Background: Liver-sparing "modified" multivisceral transplantation (MMVTx) has recently been more used for patients with diffuse gastrointestinal disorders and preserved hepatic functions. Evisceration techniques with preservation of native spleen were also introduced to reduce risk of posttransplant lymphoproliferative disorders. This study focuses on the indications of MMVTx for patients with familial adenomatous polyposis (FAP) and the technical feasibility of performing spleen-preserving pancreaticoduodenectomy (SPPD).

Methods: Between 1993 and 2009, 10 FAP patients required MMVTx. Nine were adults and one was a child, with a female:male ratio of 1:1.

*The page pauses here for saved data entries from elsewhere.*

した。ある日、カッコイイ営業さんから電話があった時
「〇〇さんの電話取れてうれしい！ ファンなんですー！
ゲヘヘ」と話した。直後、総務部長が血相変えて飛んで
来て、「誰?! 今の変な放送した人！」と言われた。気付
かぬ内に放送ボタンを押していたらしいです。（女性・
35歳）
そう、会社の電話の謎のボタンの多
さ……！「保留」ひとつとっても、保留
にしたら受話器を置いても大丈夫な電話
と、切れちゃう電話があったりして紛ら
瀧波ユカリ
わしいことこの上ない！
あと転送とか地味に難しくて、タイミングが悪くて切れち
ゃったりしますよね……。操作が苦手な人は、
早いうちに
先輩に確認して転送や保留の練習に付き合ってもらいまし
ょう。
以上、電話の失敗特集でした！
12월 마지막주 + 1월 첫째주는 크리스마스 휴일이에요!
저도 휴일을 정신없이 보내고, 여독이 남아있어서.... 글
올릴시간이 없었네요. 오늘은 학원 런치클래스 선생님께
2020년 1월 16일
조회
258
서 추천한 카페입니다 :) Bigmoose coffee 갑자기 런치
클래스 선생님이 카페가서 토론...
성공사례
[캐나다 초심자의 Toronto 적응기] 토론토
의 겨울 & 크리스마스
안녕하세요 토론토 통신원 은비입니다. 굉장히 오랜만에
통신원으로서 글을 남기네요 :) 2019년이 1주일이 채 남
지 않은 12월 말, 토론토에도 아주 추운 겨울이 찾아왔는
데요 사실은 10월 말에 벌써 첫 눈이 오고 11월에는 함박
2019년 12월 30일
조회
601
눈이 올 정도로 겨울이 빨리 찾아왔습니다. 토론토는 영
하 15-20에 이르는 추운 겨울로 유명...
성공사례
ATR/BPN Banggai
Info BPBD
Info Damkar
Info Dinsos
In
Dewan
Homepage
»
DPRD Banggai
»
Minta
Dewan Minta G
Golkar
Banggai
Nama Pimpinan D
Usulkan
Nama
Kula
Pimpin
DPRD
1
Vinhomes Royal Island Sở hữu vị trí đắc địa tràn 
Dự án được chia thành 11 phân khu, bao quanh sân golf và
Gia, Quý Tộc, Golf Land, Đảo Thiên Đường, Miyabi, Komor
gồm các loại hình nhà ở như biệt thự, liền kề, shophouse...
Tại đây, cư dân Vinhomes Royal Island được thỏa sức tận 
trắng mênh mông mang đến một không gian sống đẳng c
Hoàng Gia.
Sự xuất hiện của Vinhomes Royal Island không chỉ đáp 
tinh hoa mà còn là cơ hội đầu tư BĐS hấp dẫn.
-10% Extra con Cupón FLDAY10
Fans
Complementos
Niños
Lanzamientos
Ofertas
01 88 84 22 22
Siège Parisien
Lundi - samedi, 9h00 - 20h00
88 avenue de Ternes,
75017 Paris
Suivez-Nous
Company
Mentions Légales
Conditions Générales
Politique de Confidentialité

Results: Short gut with duodenal adenomatosis and extensive desmoid tumors with pancreaticoduodenal involvement dictated need for MMVTx. SPPD was technically feasible in four recipients, and conventional evisceration including splenectomy was performed in remaining six recipients. With an overall cumulative survival of 90% at 1 year and 77% at 10 years, all SPPD recipients were alive with no single example of posttransplant lymphoproliferative disorder, graft-versus-host disease, or chronic rejection. However, SPPD was associated with an increase (P>0.3) in total ischemia time, operative time, and packed red blood cells requirement but with shorter (P=0.6) length of hospital stay. With a mean follow-up of 50±45 months (range 18-128 months), none of the 10 recipients experienced intraabdominal desmoid tumor recurrence or developed de novo visceral allograft neoplasm.

Conclusion: MMVTx is a valuable therapeutic option for FAP patients who are in need for visceral transplantation with pathologic involvement of the pancreaticoduodenal complex. SPPD is technically feasible, and efforts should always be made to preserve native spleen because of the reported herein therapeutic advantages.